+"Sure. Talk to you then—if we humans are still alive, right?" Jake said, hoping that a touch of humor would be found endearing—and only realizing in the moment after he said it what a terrible play it was; Chloë was likely to take it as mockery.
+
+"I hope so," she said solemnly, and the call ended.
+
+_Shit!_ How could he have been so foolish? It had been a specialist's blindness. He worked on Multigen. He knew that Multigen logged requests, and that people on his team occasionally had reason to grep those logs. He didn't want anyone knowing what he was asking Multigen to do. So he had arranged for his requests to not appear in Multigen's logs, thinking that was enough—or rather, without thinking about whether or not that was enough.
+
+_Of course_ it wasn't enough! He hadn't considered that Multigen would sit behind a reverse proxy with its own logs. He was a research engineer, not a devops guy; he wrote code, but thinking about how and where the code would actually run had always been someone else's job.
+
+It got worse. When the Multigen web interface supplied the user's requested media, that data had to live somewhere.

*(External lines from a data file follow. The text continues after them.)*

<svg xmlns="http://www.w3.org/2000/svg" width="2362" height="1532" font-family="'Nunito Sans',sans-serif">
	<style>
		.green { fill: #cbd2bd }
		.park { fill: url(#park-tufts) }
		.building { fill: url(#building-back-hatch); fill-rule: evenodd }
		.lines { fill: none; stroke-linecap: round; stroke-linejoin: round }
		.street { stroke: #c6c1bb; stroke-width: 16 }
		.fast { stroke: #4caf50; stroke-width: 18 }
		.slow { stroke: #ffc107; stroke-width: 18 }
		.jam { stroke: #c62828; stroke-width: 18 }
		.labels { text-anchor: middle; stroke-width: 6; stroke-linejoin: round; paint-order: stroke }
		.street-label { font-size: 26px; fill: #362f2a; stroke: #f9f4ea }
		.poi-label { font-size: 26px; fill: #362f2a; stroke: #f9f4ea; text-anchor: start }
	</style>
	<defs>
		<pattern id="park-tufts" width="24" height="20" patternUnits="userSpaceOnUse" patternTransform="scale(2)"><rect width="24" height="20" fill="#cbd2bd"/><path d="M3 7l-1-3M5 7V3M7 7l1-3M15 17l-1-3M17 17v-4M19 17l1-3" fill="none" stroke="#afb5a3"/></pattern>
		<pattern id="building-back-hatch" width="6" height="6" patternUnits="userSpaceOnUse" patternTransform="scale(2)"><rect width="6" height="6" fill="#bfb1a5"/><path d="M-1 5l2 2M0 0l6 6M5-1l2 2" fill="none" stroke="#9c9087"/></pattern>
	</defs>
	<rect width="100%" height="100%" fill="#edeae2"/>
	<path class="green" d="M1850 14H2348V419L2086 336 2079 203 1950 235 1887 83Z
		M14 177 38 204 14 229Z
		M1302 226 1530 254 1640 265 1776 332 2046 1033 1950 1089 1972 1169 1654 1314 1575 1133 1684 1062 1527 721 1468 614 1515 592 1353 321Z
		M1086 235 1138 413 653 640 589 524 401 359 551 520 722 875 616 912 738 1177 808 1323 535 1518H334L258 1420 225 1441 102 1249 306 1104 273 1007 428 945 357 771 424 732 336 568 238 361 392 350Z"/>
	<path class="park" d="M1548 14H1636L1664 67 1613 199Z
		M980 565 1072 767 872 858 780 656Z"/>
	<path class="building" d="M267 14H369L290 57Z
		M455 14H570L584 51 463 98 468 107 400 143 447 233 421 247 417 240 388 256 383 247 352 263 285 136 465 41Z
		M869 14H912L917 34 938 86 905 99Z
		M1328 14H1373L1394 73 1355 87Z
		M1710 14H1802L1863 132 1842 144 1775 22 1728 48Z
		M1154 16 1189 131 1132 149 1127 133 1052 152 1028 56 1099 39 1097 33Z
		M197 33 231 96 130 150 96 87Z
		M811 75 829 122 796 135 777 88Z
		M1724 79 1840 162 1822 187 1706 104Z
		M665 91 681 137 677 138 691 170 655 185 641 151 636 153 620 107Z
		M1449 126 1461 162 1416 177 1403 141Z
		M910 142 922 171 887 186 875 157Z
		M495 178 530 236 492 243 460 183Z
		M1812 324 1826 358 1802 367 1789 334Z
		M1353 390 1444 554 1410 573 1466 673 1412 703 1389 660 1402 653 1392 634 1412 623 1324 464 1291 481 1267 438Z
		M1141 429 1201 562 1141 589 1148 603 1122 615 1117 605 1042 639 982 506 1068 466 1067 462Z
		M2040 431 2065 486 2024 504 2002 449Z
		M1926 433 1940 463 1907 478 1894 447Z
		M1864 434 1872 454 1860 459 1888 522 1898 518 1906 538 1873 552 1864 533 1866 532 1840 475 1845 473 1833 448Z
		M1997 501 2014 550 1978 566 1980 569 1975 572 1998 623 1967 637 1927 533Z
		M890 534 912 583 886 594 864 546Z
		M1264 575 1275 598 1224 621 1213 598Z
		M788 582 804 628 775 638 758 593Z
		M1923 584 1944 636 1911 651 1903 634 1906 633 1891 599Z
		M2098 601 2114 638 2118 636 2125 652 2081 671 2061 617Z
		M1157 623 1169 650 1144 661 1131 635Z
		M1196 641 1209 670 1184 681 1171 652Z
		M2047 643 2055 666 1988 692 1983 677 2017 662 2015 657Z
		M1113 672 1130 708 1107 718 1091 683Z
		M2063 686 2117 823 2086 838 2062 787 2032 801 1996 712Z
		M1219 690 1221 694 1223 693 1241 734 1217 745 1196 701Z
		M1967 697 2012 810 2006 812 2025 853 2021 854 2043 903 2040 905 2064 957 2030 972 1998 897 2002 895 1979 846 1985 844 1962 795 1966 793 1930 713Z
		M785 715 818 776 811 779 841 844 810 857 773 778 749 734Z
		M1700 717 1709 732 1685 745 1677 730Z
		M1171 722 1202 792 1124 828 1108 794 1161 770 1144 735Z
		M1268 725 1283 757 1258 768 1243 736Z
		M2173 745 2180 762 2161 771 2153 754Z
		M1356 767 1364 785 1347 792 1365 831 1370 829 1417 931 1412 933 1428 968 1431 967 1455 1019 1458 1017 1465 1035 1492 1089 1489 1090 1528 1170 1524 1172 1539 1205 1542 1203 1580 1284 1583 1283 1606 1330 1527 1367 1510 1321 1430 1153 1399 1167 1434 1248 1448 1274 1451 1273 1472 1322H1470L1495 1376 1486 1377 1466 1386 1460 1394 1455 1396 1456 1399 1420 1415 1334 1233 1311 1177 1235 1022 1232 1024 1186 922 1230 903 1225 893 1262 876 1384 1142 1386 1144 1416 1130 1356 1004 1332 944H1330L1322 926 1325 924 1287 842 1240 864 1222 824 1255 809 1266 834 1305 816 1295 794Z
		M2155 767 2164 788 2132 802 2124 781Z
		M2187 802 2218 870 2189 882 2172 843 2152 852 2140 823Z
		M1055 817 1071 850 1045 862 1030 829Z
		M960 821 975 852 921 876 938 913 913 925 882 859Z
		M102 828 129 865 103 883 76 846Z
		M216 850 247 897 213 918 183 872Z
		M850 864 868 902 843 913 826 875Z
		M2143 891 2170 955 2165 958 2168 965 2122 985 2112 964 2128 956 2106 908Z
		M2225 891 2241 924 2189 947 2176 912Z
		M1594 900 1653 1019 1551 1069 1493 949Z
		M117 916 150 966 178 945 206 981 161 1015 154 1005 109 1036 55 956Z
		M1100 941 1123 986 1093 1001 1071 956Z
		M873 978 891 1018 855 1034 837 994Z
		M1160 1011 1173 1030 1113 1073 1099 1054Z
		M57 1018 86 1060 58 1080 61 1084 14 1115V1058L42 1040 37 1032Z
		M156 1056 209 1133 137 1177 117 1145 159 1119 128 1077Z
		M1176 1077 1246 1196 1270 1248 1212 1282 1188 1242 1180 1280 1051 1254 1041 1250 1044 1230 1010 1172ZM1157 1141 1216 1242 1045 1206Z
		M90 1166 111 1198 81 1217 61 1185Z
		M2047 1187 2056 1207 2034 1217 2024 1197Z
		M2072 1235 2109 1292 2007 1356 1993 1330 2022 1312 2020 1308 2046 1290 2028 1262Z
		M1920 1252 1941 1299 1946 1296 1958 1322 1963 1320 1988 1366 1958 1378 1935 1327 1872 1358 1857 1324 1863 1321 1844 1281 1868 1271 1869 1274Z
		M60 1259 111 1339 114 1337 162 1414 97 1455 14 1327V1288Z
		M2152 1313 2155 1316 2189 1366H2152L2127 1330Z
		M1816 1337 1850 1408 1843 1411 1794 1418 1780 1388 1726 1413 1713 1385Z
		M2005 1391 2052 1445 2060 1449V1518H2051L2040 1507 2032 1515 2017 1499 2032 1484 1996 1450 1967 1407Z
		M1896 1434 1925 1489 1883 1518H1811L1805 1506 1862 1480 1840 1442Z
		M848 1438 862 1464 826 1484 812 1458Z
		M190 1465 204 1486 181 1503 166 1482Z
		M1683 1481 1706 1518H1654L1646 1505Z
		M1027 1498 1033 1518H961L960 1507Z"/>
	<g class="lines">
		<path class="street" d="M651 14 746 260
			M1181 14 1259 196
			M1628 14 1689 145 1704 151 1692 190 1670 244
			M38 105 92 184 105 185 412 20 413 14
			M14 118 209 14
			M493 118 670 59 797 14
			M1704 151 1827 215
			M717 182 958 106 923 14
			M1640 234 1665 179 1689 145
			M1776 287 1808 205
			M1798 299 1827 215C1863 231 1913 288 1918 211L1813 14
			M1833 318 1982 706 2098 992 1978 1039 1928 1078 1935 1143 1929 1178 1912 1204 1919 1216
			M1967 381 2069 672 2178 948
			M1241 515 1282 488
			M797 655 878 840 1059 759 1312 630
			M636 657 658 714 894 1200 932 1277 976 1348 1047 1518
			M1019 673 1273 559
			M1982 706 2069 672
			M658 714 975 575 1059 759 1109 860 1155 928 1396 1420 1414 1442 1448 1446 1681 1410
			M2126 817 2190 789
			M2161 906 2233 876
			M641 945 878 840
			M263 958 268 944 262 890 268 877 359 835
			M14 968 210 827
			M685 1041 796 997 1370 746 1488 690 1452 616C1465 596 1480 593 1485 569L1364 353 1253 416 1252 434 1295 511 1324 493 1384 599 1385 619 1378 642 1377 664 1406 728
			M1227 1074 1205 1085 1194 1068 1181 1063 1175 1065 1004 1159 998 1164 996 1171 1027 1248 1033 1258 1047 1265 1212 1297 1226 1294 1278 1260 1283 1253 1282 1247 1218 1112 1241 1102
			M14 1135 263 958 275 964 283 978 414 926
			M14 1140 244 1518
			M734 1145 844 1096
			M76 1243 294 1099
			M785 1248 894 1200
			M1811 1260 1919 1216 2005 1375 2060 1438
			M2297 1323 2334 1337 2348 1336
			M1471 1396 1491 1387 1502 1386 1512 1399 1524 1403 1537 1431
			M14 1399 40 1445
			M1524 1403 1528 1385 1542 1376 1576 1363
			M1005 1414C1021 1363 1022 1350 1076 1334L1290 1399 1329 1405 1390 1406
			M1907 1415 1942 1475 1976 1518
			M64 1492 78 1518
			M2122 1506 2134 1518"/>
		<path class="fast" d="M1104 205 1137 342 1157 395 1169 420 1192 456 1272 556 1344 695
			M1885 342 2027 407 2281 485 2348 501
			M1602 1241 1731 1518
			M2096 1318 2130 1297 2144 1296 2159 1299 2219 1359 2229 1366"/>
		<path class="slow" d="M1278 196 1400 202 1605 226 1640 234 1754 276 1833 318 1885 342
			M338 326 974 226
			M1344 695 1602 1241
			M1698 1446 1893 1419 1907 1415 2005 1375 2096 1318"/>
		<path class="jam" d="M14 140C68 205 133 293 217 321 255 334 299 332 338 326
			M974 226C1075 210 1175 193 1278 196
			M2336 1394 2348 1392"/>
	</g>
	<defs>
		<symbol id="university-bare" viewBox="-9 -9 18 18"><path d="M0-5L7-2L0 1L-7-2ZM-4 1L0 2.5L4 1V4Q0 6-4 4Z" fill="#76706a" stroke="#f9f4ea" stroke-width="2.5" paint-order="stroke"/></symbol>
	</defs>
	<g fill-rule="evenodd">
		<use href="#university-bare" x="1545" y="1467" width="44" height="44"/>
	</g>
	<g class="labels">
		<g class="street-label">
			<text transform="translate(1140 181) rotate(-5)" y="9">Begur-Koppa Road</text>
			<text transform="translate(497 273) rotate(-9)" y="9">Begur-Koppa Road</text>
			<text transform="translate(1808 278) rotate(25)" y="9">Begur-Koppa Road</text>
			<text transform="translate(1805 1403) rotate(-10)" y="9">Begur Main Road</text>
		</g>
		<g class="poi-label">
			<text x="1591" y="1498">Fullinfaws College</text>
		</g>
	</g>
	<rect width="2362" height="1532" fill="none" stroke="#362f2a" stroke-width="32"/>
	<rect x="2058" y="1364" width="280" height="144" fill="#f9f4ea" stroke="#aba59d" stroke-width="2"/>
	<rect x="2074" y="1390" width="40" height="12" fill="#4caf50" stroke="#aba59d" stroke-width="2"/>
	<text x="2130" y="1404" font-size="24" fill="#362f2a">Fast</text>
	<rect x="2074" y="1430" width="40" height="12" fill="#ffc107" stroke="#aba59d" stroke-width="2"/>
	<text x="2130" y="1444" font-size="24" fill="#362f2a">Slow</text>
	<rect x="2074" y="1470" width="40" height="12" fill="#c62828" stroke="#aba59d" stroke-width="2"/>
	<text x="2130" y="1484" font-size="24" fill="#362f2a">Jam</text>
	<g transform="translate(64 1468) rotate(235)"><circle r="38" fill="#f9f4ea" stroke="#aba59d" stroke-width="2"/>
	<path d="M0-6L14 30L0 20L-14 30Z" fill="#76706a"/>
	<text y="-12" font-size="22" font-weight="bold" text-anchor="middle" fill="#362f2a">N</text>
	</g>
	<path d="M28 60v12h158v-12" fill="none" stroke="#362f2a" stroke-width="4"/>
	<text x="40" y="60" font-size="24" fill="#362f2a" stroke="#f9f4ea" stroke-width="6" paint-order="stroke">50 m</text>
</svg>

The _videos themselves_ would still be on Magma's object storage cluster! How could that have seemed like an acceptable risk? Jake struggled to recall what he had been thinking at the time. Had he been too horny to even consider it?
+
+No. It had seemed safe at the time because videos weren't greppable. They would be saved in object storage under uninformative file names based on the timestamp and a random UUID.